Did you plan on making a documentary from the start?

Park:
No, and I don’t think I would have stepped into the role if I knew that I would be doing this for 10 years (laughs). But making the film and putting it out in the world is like closure to me. I had thought about why I couldn’t let go of the footage that I had filmed after everything became normal again. The film title is “Graduation” and in that sense that we are finally putting it all behind us and moving on with our lives.

But I wonder myself if I would have still made the film if the school problem wasn’t solved. Since we were all able to graduate, I could edit the clips and look through them objectively. If it weren’t for everything turning out the way it did, it would have been extremely painful to go through the videos again. It would have been a fight that we had lost, and a lot of us wouldn’t have been able to graduate if Kim continued to govern the school.

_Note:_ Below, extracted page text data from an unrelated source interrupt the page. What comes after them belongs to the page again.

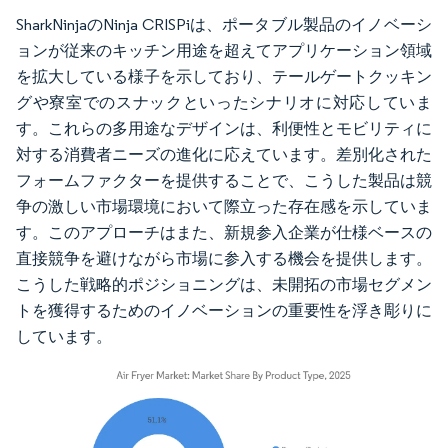
SharkNinjaのNinja CRISPiは、ポータブル製品のイノベーシ
ョンが従来のキッチン用途を超えてアプリケーション領域
を拡大している様子を示しており、テールゲートクッキン
グや寮室でのスナックといったシナリオに対応していま
す。これらの多用途なデザインは、利便性とモビリティに
対する消費者ニーズの進化に応えています。差別化された
フォームファクターを提供することで、こうした製品は競
争の激しい市場環境において際立った存在感を示していま
す。このアプローチはまた、新規参入企業が仕様ベースの
直接競争を避けながら市場に参入する機会を提供します。
こうした戦略的ポジショニングは、未開拓の市場セグメン
トを獲得するためのイノベーションの重要性を浮き彫りに
しています。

If anything else, the footage was a huge help to me and the others who were going through the many lawsuits [brought upon us by Kim]. So that fulfilled its main purpose, which was to protect my friends.

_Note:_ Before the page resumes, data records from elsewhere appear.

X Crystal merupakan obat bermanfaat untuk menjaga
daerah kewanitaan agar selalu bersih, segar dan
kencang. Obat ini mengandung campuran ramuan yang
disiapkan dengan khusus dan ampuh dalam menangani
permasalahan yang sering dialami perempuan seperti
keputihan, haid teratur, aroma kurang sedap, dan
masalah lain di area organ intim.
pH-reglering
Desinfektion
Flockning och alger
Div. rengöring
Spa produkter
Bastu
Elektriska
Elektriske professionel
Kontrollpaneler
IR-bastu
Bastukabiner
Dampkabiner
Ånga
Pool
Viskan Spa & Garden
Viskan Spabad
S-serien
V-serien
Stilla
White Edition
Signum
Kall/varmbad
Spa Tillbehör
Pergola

What did you gain from making the film and fighting for justice?

Park
: I think I can speak for everyone who fought for 10 years and say that we matured in a way that was different from the typical student acquiring knowledge in a classroom. After we had gone through everything that we did, we [no longer] judge anyone’s worth by their social status or wealth. Because the other former president was really such a dreadful person, even with all of his wealth and his position. So we learned the hard way that regardless of one’s social background, it’s so much more important to see what the person has to say or how they act.

Moreover, what we should know about private regional universities like Sangji is that there still isn’t a proper structure that provides checks and balances on the power that the board holds over the school. That’s how Kim became president and after he became president, nothing that he did was illegal [on the surface]. He only used the school budget for purposes that were not educational, but there is no evidence that he directly took the money for his own gain.

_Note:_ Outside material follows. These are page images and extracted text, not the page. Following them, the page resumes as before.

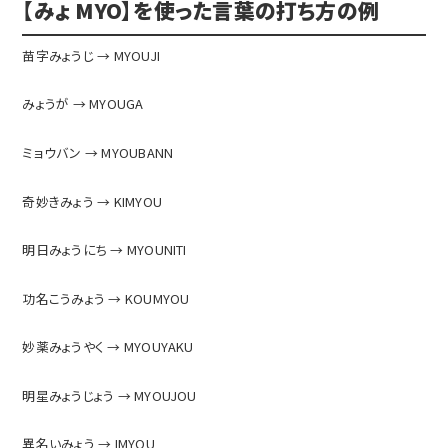
【みょ MYO】を使った言葉の打ち方の例
苗字みょうじ → MYOUJI
みょうが → MYOUGA
ミョウバン → MYOUBANN
奇妙きみょう → KIMYOU
明日みょうにち → MYOUNITI
功名こうみょう → KOUMYOU
妙薬みょうやく → MYOUYAKU
明星みょうじょう → MYOUJOU
異名いみょう → IMYOU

The students fought because he was ruling over the school like a king, suppressing the students, not providing the right learning environment and dismissing staff members and the professors who were on the students’ side. I know that media outlets often phrase our acts as toppling corruption, but it’s more of the democratization of a private educational institute.

*Although the school finally seems to be back on its feet, it has a long road ahead, as the school was given a D- in the university assessment conducted by the Ministry of Education in 2016 when Kim was the president. Improving that grade is a task for current president Chung Dae-hwa and rest of the school’s staff. Chung was the leader of a group of professors who opposed Kim and supported the students.


Timeline of Kim Moon-gi and Sangji University

1974
Kim Moon-gi becomes chairman of the board and changes the name of Wonju University to Sangji University.

1992-1993
Students stage a sit-in protest that lasts 331 days to punish the chairman Kim Moon-gi for his corruption and to reinstate professors dismissed wrongfully.

March 1993
Kim Moon-gi is arrested under suspicions of allowing illegal admissions and other allegations of corruption. The Ministry of Education dispatches a substitute chairman of board.

August 1994
Kim Moon-gi is released from prison.

2010
The Private School Dispute Resolution Committee selects four of Kim’s aides to be members of the board.

March 2014
Kim Gil-nam, the second son of Kim, becomes the new chairman of the board.

August 2014
Kim Moon-gi becomes the president of Sangji University.

March 2015
The Ministry of Education demands the board dismiss Kim Moon-gi.

July 2015
The board dismisses Kim Moon-gi.

August 2016
The Ministry of Education conducts a special inspection and audit into Sangji University.

December 2018
Professor Chung Dae-hwa becomes the seventh President of Sangji University.